Ao final do encontro, o diretor-geral da Antaq, Mário Povia, disse, que estabelecerá uma ‘agenda positiva’ com o setor de cabotagem, com primeira reunião prevista para abril. Além de Povia, participaram da reunião: o diretor da agência, Adalberto Tokarski; o superintendente de regulação, Bruno Pinheiro; o superintendente de outorgas, Alber Furtado; a chefe de gabinete, Jacqueline Wendpap, entre outros servidores da agência.

Em nota enviada à redação, a Associação dos Usuários dos Portos do Rio de Janeiro (Usuport-RJ) voltou a criticar o que chama de ‘concentração do mercado’ e defendeu que, antes de tomar qualquer posição a respeito do estudo, a agência reguladora deve ouvir todos os players do segmento.

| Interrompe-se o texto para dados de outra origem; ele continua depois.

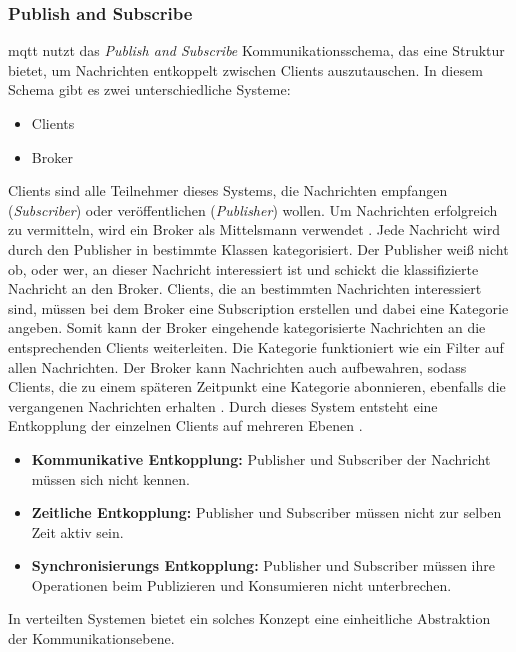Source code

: \subsubsection{Publish and Subscribe} \label{s:publish-subscribe}
\ac{mqtt} nutzt das \textit{Publish and Subscribe} Kommunikationsschema, das eine Struktur bietet, um Nachrichten entkoppelt zwischen Clients auszutauschen. In diesem Schema gibt es zwei unterschiedliche Systeme:
\begin{itemize}
    \item Clients
    \item Broker
\end{itemize}
Clients sind alle Teilnehmer dieses Systems, die Nachrichten empfangen (\textit{Subscriber}) oder veröffentlichen (\textit{Publisher}) wollen. Um Nachrichten erfolgreich zu vermitteln, wird ein Broker als Mittelsmann verwendet \cite{teamGettingStartedMQTT}.
Jede Nachricht wird durch den Publisher in bestimmte Klassen kategorisiert. Der Publisher wei{\ss} nicht ob, oder wer, an dieser Nachricht interessiert ist und schickt die klassifizierte Nachricht an den Broker.
Clients, die an bestimmten Nachrichten interessiert sind, müssen bei dem Broker eine Subscription erstellen und dabei eine Kategorie angeben.
Somit kann der Broker eingehende kategorisierte Nachrichten an die entsprechenden Clients weiterleiten. Die Kategorie funktioniert wie ein Filter auf allen Nachrichten.
Der Broker kann Nachrichten auch aufbewahren, sodass Clients, die zu einem späteren Zeitpunkt eine Kategorie abonnieren, ebenfalls die vergangenen Nachrichten erhalten \cite{EverythingYouNeed}.
Durch dieses System entsteht eine Entkopplung der einzelnen Clients auf mehreren Ebenen \cite{teamPublishSubscribeMQTT}.
\begin{itemize}
    \item \textbf{Kommunikative Entkopplung:} Publisher und Subscriber der Nachricht müssen sich nicht kennen.
    \item \textbf{Zeitliche Entkopplung:} Publisher und Subscriber müssen nicht zur selben Zeit aktiv sein.
    \item \textbf{Synchronisierungs Entkopplung:} Publisher und Subscriber müssen ihre Operationen beim Publizieren und Konsumieren nicht unterbrechen.
\end{itemize}
In verteilten Systemen bietet ein solches Konzept eine einheitliche Abstraktion der Kommunikationsebene.
\cite{domingusDistributedSystemsIntroduction2020}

A associação declarou que espera que todo mercado participe da agenda positiva, alegando que a associação presente à reunião representaria menos de 10% do número de empresas outorgadas à cabotagem. “O mencionado grupo nunca trabalhou em prol da cabotagem, mas apenas pela concentração de mercado em defesa de seus próprios interesses e o resultado disso todos já conhecem: uma cabotagem com contornos de cartel”, afirmou na nota Abrahão Salomão, secretário para assuntos de transportes marítimos da Usuport-RJ.

O Sindicato Nacional das Empresas de Navegação Marítima (Syndarma) e a Abac consideram a cabotagem e o feeder serviços promissores que devem continuar a alavancar o transporte marítimo no Brasil. No ano passado, as entidades contrataram um estudo para identificar as principais deficiências competitivas nos mercados brasileiros de cabotagem. De acordo com dados da gerência de estatística e avaliação de desempenho da Antaq, a cabotagem transportou 229 milhões de toneladas entre 2010 e 2018, apresentado crescimento de 26% no período.